With all the caterwauling about “racism” surrounding any criticism of Canada’s lax immigration programmes, note the Fronda Saluma, I mean “Mel”‘s victims were her own Filipino people. She even scoured other nations for gullible Filipinos who would pay her for phony “services. ” TheToronto Star reports: “People living in the Philippines, Hong Kong, Japan, Taiwan, the United Arab Emirates, Israel and the United Kingdom were all allegedly drawn in, said Det. Erwin Mendoza. Some were already living in Canada and were allegedly promised visa extensions or permanent residency.”
According to the Toronto Star, ” They came from all around the world and shared the same dream: securing a job in Canada, becoming a permanent resident and ultimately reuniting with their families.
The $5,000 price tag was hefty: $1,500 for the job match, $2,000 for an employment contract and a positive government labour market opinion, and a final installment of $1,500 when the work visa was issued. Word of mouth in the close-knit Filipino community guided people to Imelda “Mel” Fronda Saluma, who was trusted because she was Filipino like them.
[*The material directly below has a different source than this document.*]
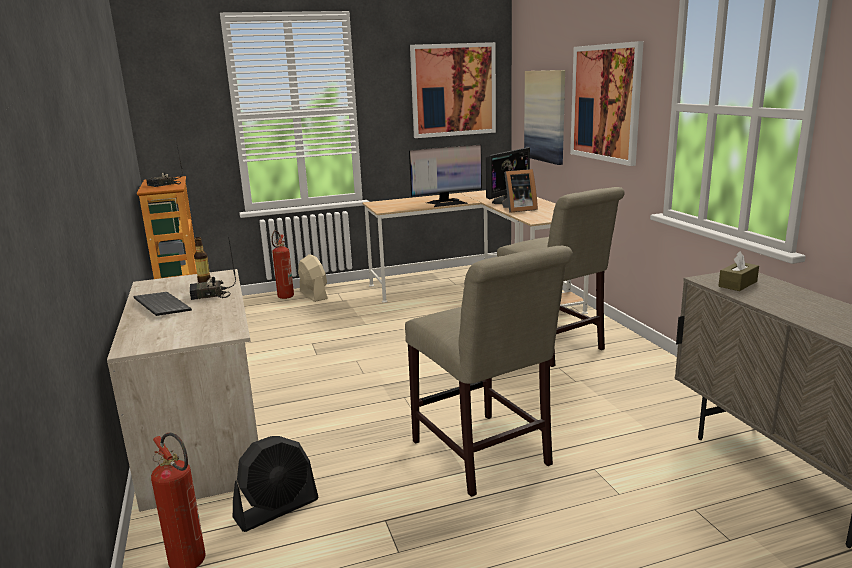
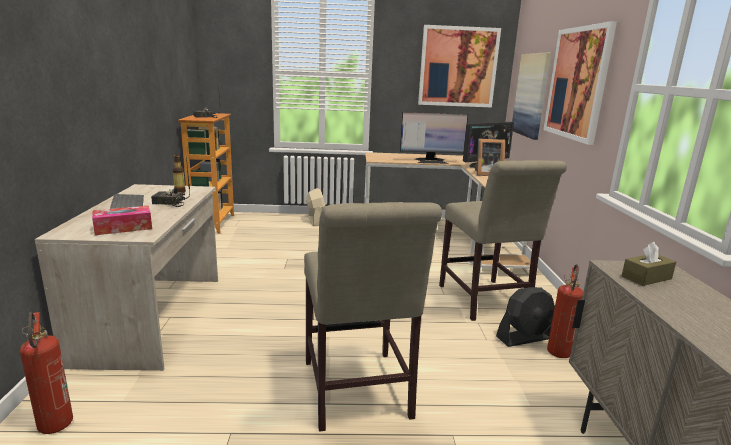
camera: 15 degrees right, 0 degrees up
(195, 330) = (123, 228): none -> tissue box
(277, 509) = (155, 396): black fan -> black fan (525, 338)
(284, 297) = (293, 219): fire extinguisher -> fire extinguisher (558, 355)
Police allege hundreds were then stranded around the world without papers or money. Others were rejected by Immigration Canada and prohibited from reapplying for two years. On Tuesday, Toronto police accused Saluma, 46, of being behind a massive scam that bilked more than $2.3 million from 600 prospective Filipino immigrants. The mother of four was charged in February and had more fraud-related offences added last week. She now faces 73 charges involving allegedly selling forged employment documents to foreigners so they could apply to come to Canada as temporary foreign workers. …
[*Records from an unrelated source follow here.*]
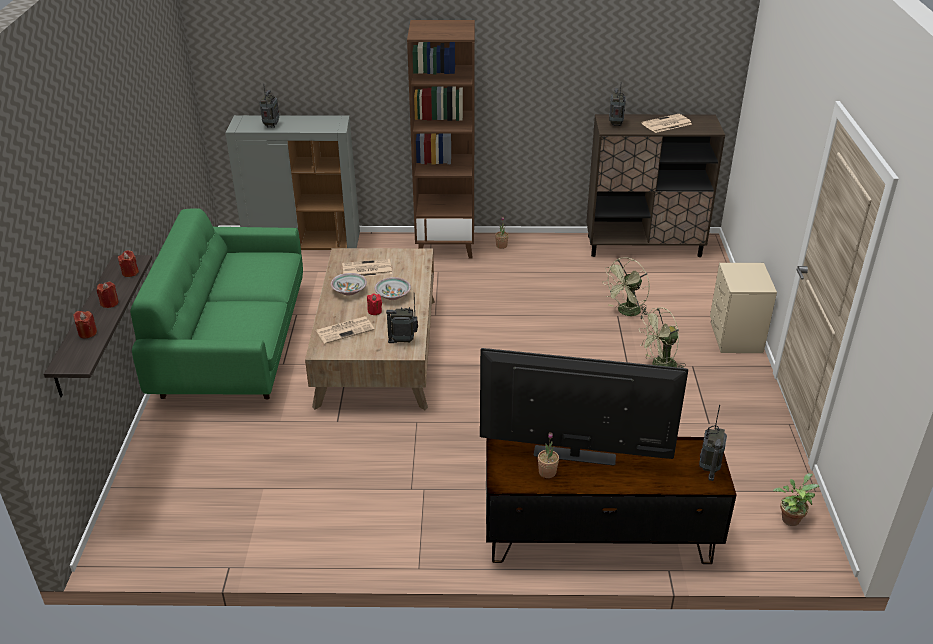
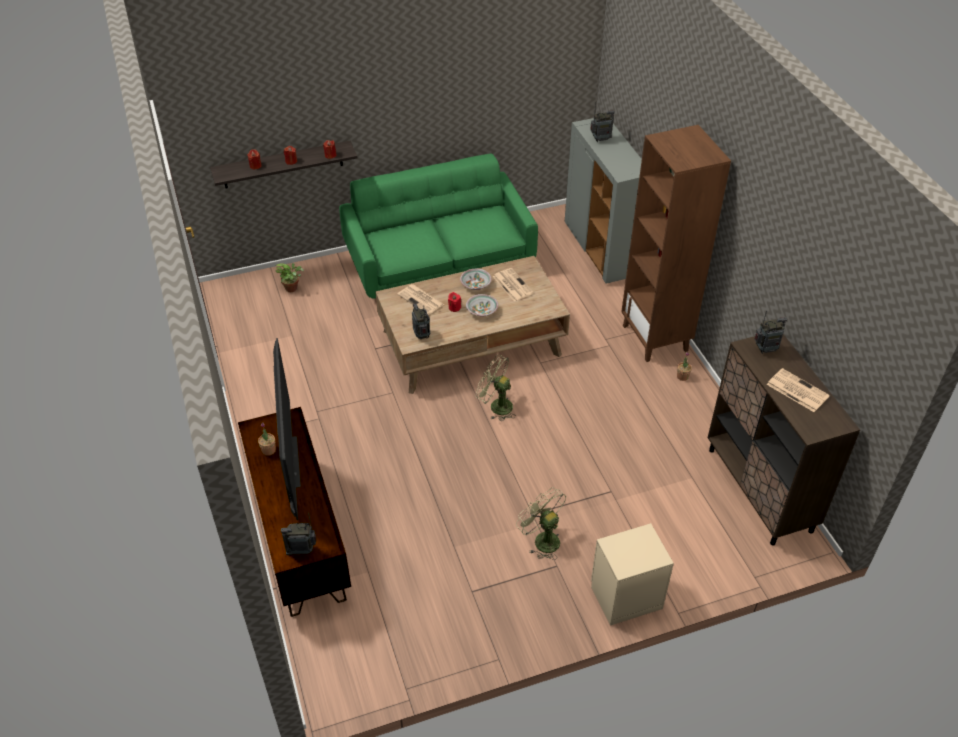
camera: 70 degrees right, 10 degrees up
(626, 312) = (620, 497): green fan -> green fan (496, 406)
(790, 518) = (363, 670): potted plant -> potted plant (293, 288)

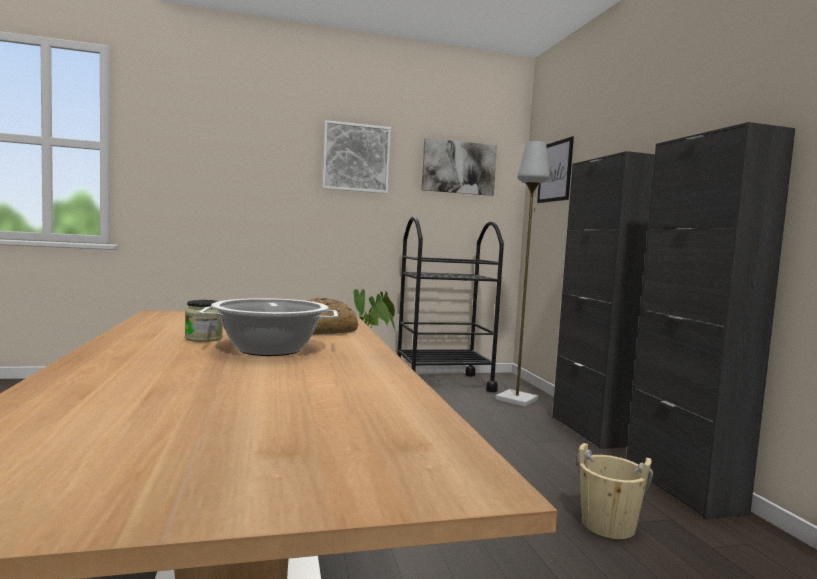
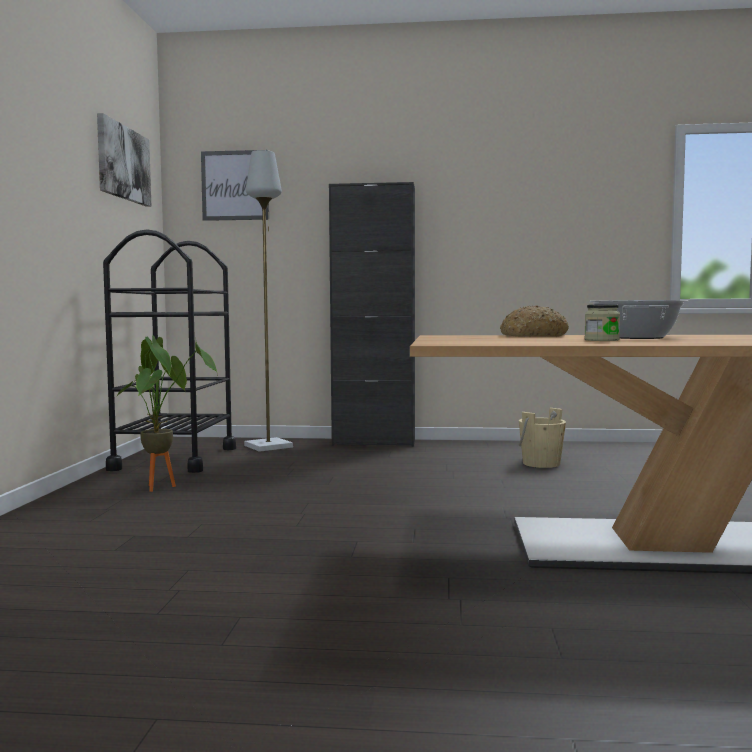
camera: 70 degrees left, 0 degrees up
(356, 158) = (43, 126): picture -> none
(682, 488) = (492, 444): black cabinet -> none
.Saluma ran GoWest Jobs International on Finch Ave. W., just east of Keele St. with a sole staffer: Rose Fabe Walters, a.k.a. Rosemarie Walters. According to one victim’s allegations, clients were convinced of GoWest’s legitimacy by the happy smiles they saw on Facebook of Filipino workers the agency claimed to have brought to Canada in 2012 to pick green peppers on a Cambridge farm.
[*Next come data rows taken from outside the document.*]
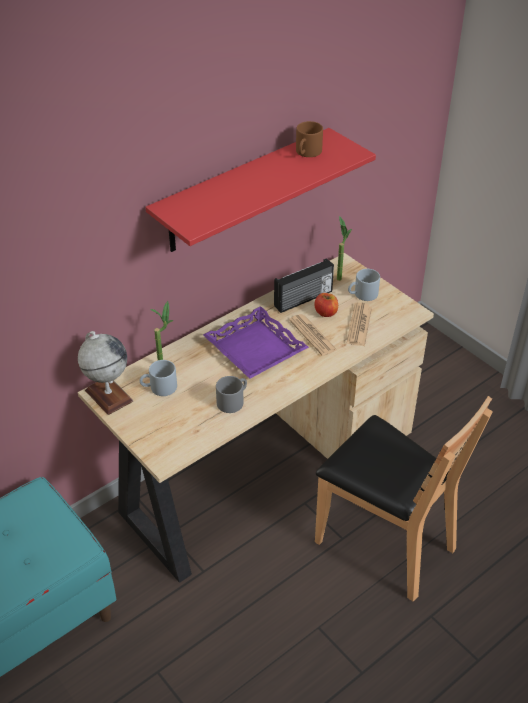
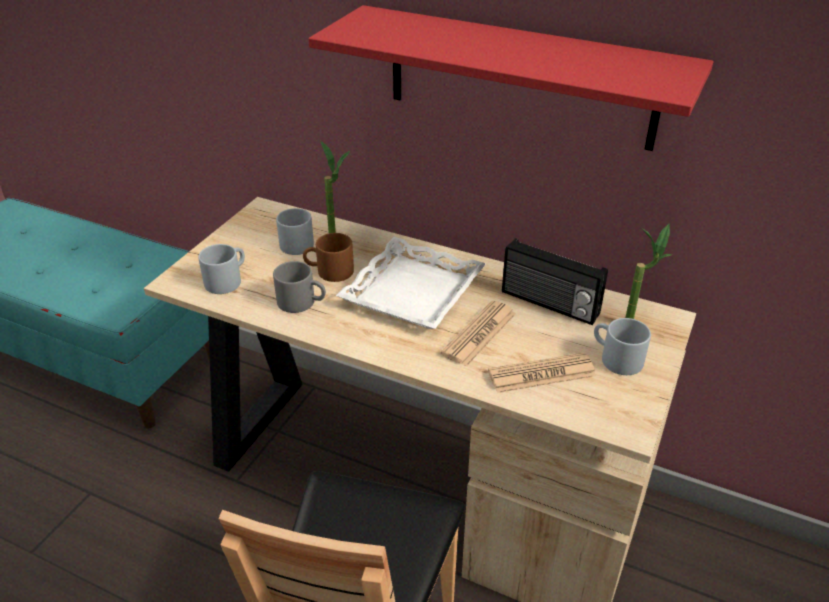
camera: 65 degrees right, 5 degrees down
(108, 395) = (261, 215): globe -> none
(181, 431) = (227, 279): none -> grey mug
(256, 348) = (413, 292): purple tray -> white tray
(307, 153) = (613, 59): brown mug -> brown mug (329, 272)
(326, 313) = (539, 332): apple -> none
Agnes Aquino said she is out $24,500, money she claimed she paid Saluma and Walters to bring her brother and other relatives to Canada in August 2012. ‘Even though we always had to pay in cash, we didn’t suspect anything. We all came from the Philippines. We had this blind faith and trusted they also wanted to help others to come here,’ said Aquino, who came to Canada in 2001 as a live-in caregiver.’I was trying to help my relatives. They remitted me the money and I paid Rose (Walters). My relatives are angry at me and blame it on me. I don’t trust anyone anymore, even when I really want to help.’
Angry clients flocked to an online forum where recruiters who had never met each other began to realize the sheer size of the alleged scam. Aquino says she and nine other agents took their client lists and paperwork to Toronto Police last October.
The current GoWest investigation goes back only to July 1, 2012. Police believe Saluma may have been operating under a different corporate name before that date, but haven’t received any complaints from that time period. People living in the Philippines, Hong Kong, Japan, Taiwan, the United Arab Emirates, Israel and the United Kingdom were all allegedly drawn in, said Det. Erwin Mendoza. Some were already living in Canada and were allegedly promised visa extensions or permanent residency. … Rose Grey, a singer from Windsor who says she recruited clients for Saluma from her home province of Nueva Ecija, Philippines, says four of the approximately 100 people she assisted have actually made it into Canada. Grey alleges Saluma provided her with documents promising immigrants jobs at McDonald’s, Holiday Inn, Pizza Hut and Tim Hortons, and paid her a $150 commission per person.
‘She convinced me and I convinced my people,’ she said. Grey, who complained to police and has not been charged, says she never saw any original documents, only passed along photocopies or scanned attachments by email. ‘She would have an LMO (labour market opinion) for 50 people and then sell it to 300 or 500 people,” she alleged. “When we were all in the (police) precinct, we all had the same documents.”